Liquor license rules may ease
Town hopes to get more small eateries
Natick officials are developing a new approach to liquor licensing that would make it easier for restaurants to get licenses, allow the eateries to make more of their money off liquor sales, and encourage smaller, more intimate eating establishments.
The goal is to bolster the town’s economy and provide a more varied dining experience.
New proposals being considered would permit restaurants to obtain a greater percentage of their gross revenue from liquor sales and allow the establishments to count bar stools and lounge seats in determining whether they have the 100 seats needed to qualify for a license.
The number of bar seats couldn’t be more than 10 percent of the total.
A hearing before the Board of Selectmen on the proposals will continue tomorrow.
Another set of changes, now before the state Legislature, could increase the number of beer and wine licenses in town without increasing the total number of licenses and would drop the number of seats needed to get one of those licenses from 50 to 15.
“From a broad perspective, anything that stimulates people going out and enjoying the fine restaurants in the town of Natick or encourages more restaurants to open and provide services to Natick and surrounding communities is a good thing for both building community and allowing for more economic development,’’ said Bonnie Biocchi, president and chief executive of the MetroWest Chamber of Commerce, which supports the changes.
“People come out for shopping, dining, and maybe they will stay and spend the money downtown,’’ she said. “Look at other communities that have the same feel of an upcale downtown: Most of those have restaurants with liquor licenses.’’
Under the new rules being considered by selectmen, restaurants would be able to make 35 percent of their gross revenue from liquor sales as opposed to the current 20 percent. Also, bar stools and lounge seats could be counted toward the minimum seats needed for a liquor license, which restaurants cannot do now.
The board is also looking to delete extraneous parking requirements, remove the definition of sushi bar and food bar, and update licensing fees for the new changes.
Natick currently has 34 licenses, which are given out to communities by the state Legislature based on population. Seven of the licenses are for beer and wine; the rest are full alcohol licenses. Only three of the full licenses are now available.
Selectman Charles Hughes, who is chairman of the board, said current license rules make it too difficult for restaurants and limit the kinds of restaurants coming to Natick.
“Bars can be no more than 10 percent of total seats and they don’t count toward the license; so if a restaurant has 10 seats at the bar, they need a total of 110 seats to get an alcohol license,’’ Hughes said. A lot of restaurants told the board that 30 percent of revenue from alcohol is the new industry standard, he said, “so there was concern that our rules were too restrictive in allowing newer smaller restaurants to open.’’
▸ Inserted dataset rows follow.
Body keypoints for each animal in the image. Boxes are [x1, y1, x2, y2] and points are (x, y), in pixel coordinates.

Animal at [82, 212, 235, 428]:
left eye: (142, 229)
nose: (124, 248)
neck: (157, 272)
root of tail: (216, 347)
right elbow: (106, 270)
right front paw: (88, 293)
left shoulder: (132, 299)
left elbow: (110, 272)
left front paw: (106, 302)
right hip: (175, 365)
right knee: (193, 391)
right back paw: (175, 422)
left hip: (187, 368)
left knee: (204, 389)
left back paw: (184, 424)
As selectmen consider the new proposals, home-rule petitions have been sent to the Legislature for decreasing the number of seats needed for a beer and wine license from 50 to 15. The town is also seeking the flexibility to change up to 10 of the full liquor licenses to beer and wine licenses.
These petitions aim to get smaller restaurants to open in Natick, since the downtown space cannot physically support large establishments, Selectman Joshua Ostroff said. He said the proposals have been referred to a legislative committee for consideration this month or next month.
“Those two taken together will help Natick by encouraging the restaurant economy, which is complementary toward cultural destinations,’’ Ostroff said. “[We’re] still keeping it on the small scale, so we’re not encouraging 200-seat restaurants or chain establishments.’’
Ostroff said opening more restaurants would help Natick thrive economically and socially.
“In a broader context, it would make Natick Center a desirable place to live, work, and get around on foot,’’ he said.
Despite the changes, Hughes said, food would remain the main attraction in establishments, since the town is not permitted to give “tavern licenses,’’ or licenses stressing bar seating rather than tables and food.
“The service of food has to be the larger part of gross revenue. It still has to be a restaurant,’’ Hughes said.
Most feedback on the issue from restaurant owners and citizens has been positive, Hughes said.
“I haven’t had anything negative from the public, but I’m hopeful to hear from people Monday night to see what their feelings are,’’ he said.
John Stournaras, co-owner of Morse Tavern in Natick, said while the policy revisions would not affect his restaurant’s business plan, they seemed to help more than hinder.
“I think that would be good for the town,’’ Stournaras said. “I don’t see any problems as long as you run a good operation. Those sound like pretty positive steps in the right direction.’’
Stournaras said he did not feel threatened by new eateries potentially opening up nearby.
“You have Route 9, and there are a ton of restaurants there already,’’ he said. “In our immediate area, I don’t think a chain could actually find usable space. It would have to be a smaller-scale operation.’’
Even if the town changes the liquor laws, Stournaras said, his restaurant will continue to focus on its main cash cow: food.
“Our food is very important to us, and always has been,’’ he said. “The vast majority of our business is food. The alcohol complements it, and it’s a part of the business, but it’s not the main part of the business.’’
The meeting will begin at 7 p.m. on the second floor of Natick Town Hall.